[Extracted entries Boundary: Start]
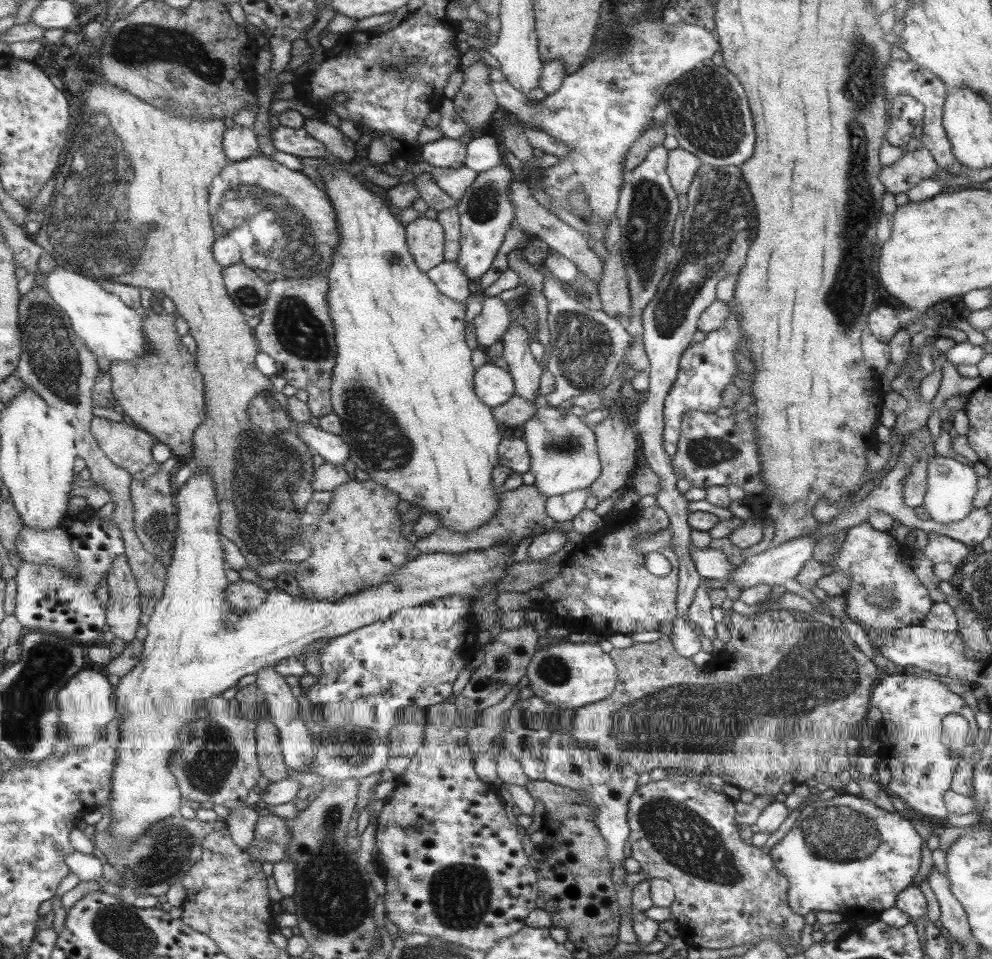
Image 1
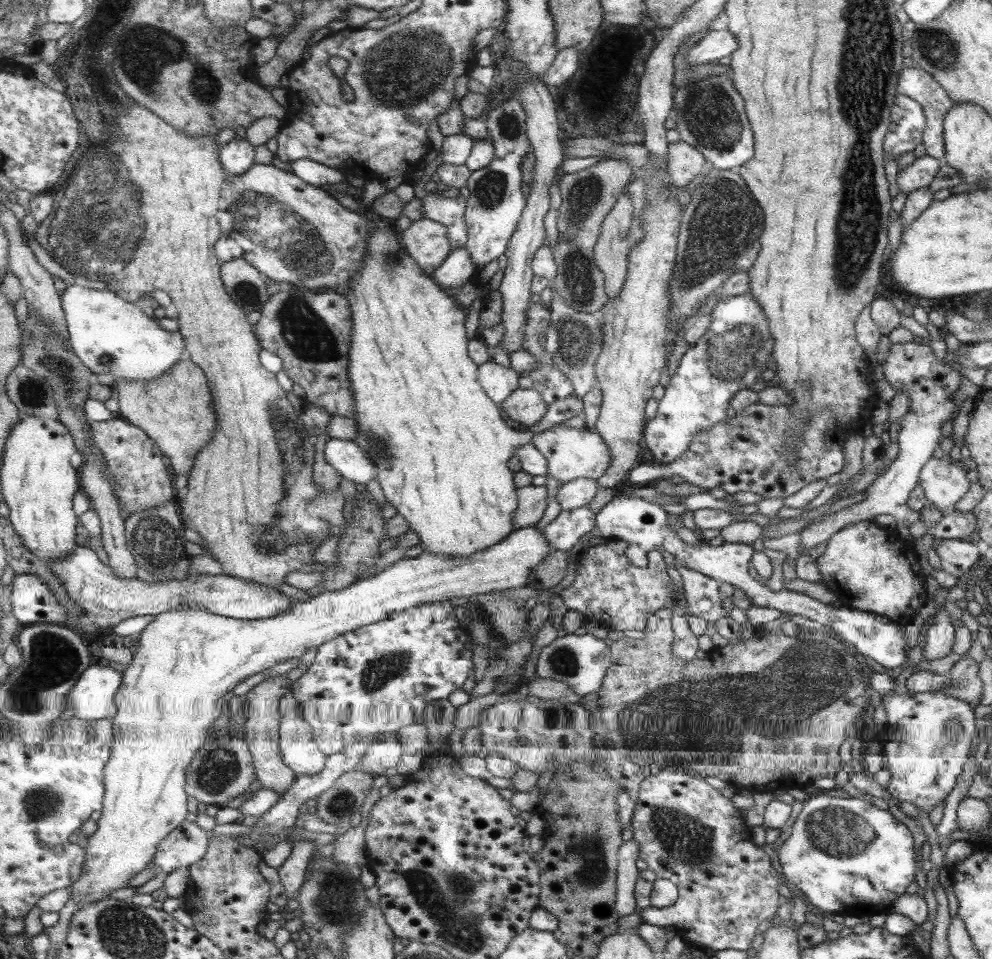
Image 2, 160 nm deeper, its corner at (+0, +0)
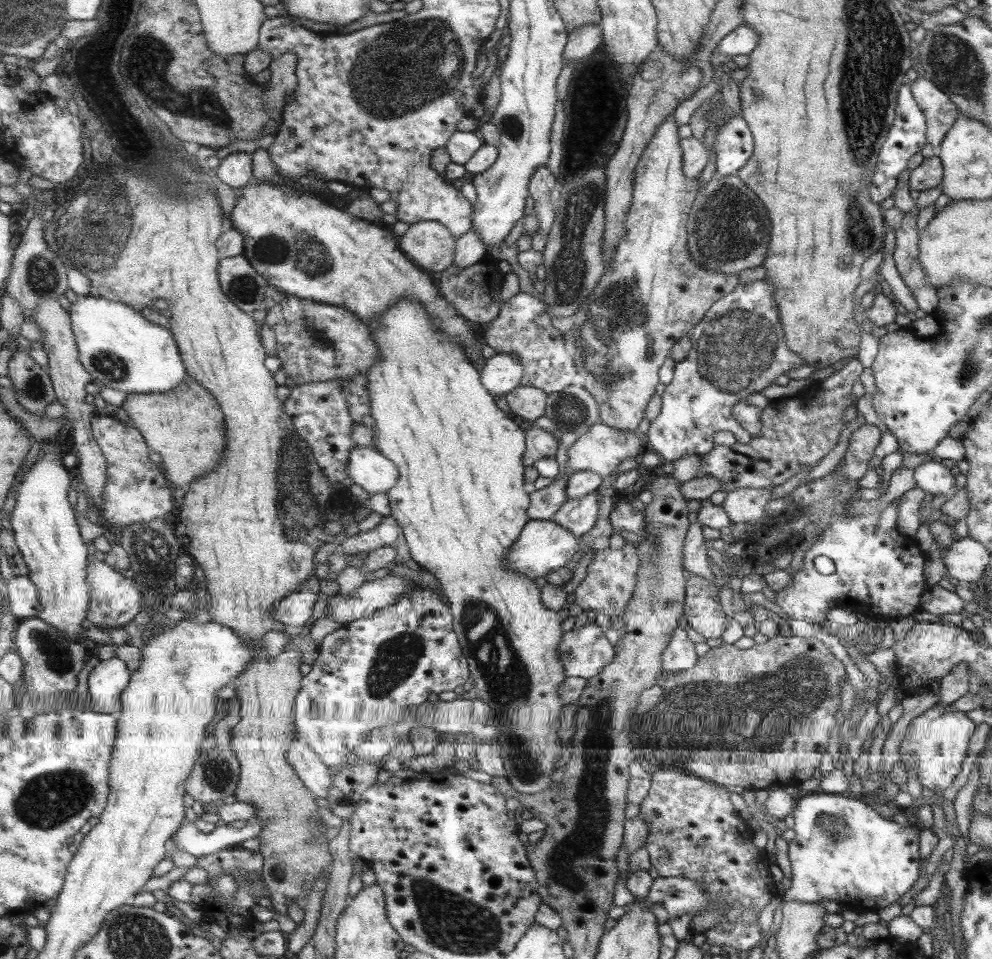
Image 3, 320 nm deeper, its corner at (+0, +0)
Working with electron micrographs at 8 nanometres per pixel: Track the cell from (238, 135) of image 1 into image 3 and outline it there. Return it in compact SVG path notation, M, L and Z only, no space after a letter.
M245 152L228 154L215 168L216 176L229 188L237 190L253 178L251 175L251 155Z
[Extracted entries Boundary: End]
Work to be completed >>
Look through the entries above, and wherever a line holds the word "deeper", copy it.

Result >>
Image 2, 160 nm deeper, its corner at (+0, +0)
Image 3, 320 nm deeper, its corner at (+0, +0)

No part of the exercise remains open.